Après, à peine le temps de respirer, de voir le soleil et les jolies étudiantes qui vont étudier à la grande bibliothèque (si, si, même au mois d’août, il y a des étudiantes, qui a dit qu’elles étaient toujours en vacances ?), troisième film de la journée, séance à quinze heures vingt, dans la salle B du MK2 bibliothèque. C’est ma préférée, la salle B. Grande, mais pas trop. C’est là que j’ai vu Philippe dans “toi et moi”.
Nouvelle banquette rouge pour voir “Ceux qui restent”. Bien, vraiment bien, drôle et sensible, avec Emmanuelle Devos. j’aime bien cette actrice, atypique, aux rôles souvent surprenants.
Voilà, le film est fini, mais pas la journée. Je reprends un vélo à la station Vélib la plus proche, pas de soucis. Je file à St Germain, plus précisément rue de Rennes, entre Montparnasse et St Germain, au cinéma Arlequin. Ridicule, ce nom. Avant, bien avant, c’était le Cosmos, il ne passait que des films russes (ou presque). C’est là que j’ai vu, il y a peut être vingt ans, Stalker, de Tarkovski. Et aussi des Mikhalkov. Cinéma étrange et un peu mystérieux, avec son salon d’accueil en bas de l’escalier, il y a même des séances organisées par Claude-Jean Philippe, vous savez, celui qui présentait le cinéma de minuit, ou le ciné-club, je ne sais plus. C’était à la fin d’Apostrophes, l’émission de Pivot. Claude-Jean Philippe s’asseyait et commençait à raconter le film qui allait passer après, avec un débit incroyable, parce qu’il n’avait que quelques minutes pour dire plus de mille choses.
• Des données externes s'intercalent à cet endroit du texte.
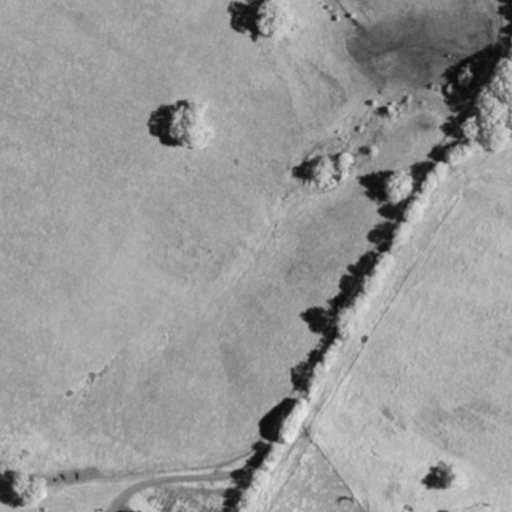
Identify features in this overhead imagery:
road: (356, 300)
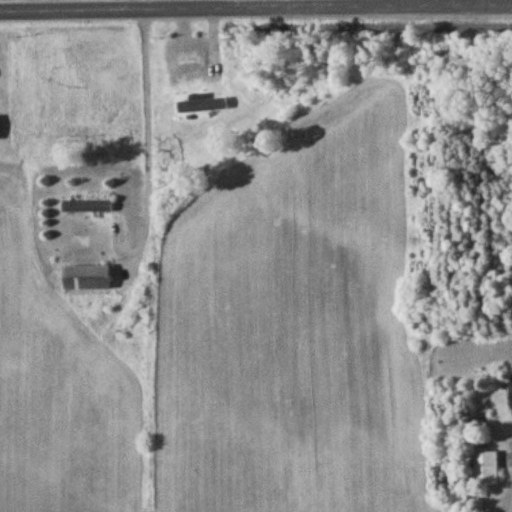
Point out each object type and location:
road: (256, 10)
building: (201, 106)
road: (149, 152)
building: (89, 209)
building: (88, 281)
building: (487, 470)
road: (509, 502)
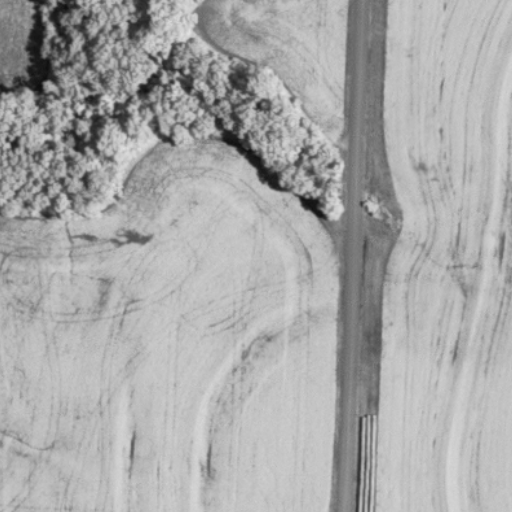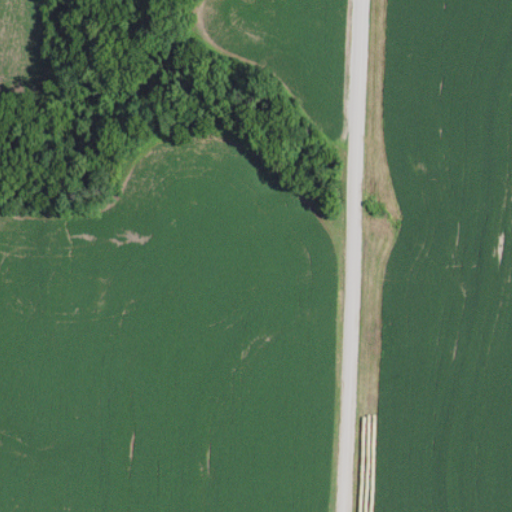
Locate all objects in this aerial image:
road: (349, 256)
Et Pivot le regardait, mi-amusé, mi-inquiet.
Voilà, maintenant, Pivot n’a plus d’émission, le ciné club a disparu des programmes et le Cosmos s’appelle l’Arlequin.
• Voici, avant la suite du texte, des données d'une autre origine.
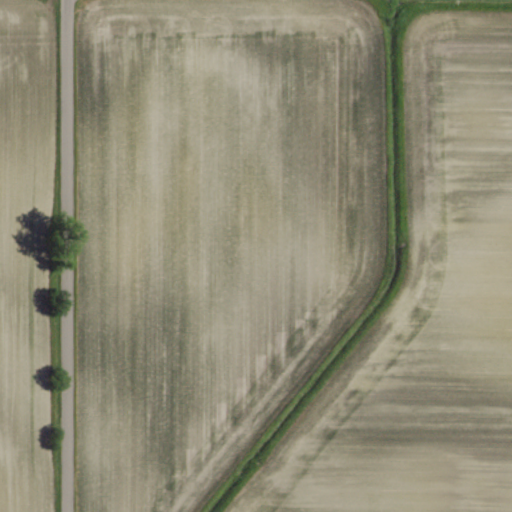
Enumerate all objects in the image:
road: (65, 256)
J’y suis pour “J’aurais voulu être un danseur”. Il y a deux vieilles dames dans la salle qui regardent les bandes annonces en faisant des commentaires. J’aime bien quand les gens font des commentaires en regardant les bandes annonces. Je me souviens d’une fois, après la bande annonce de je ne sais plus trop quel film d’action avec Nicolas Cage en motard franchissant des flammes au milieu d’explosions, d’un vieux monsieur plutôt digne qui avait dit tout haut, “encore une grosse merde amerloque”. Tout le monde avait ri dans la salle, peut-être parce que tout le monde pensait la même chose sans oser le dire.
Mais je m’égare, je regarde j’aurais voulu être un danseur. Et bien, pas moi.
Ensuite, re-vélib. Je viens de dire en parlant de l’Arlequin que c’était mieux avant, mais pour le vélib, y’a pas à dire, c’est le progrès, et c’est super-bien.
Je vais reprendre ma voiture, et je commence les critiques, dans ma tête.
C’était bien, ce mercredi.
La semaine prochaine, je recommence.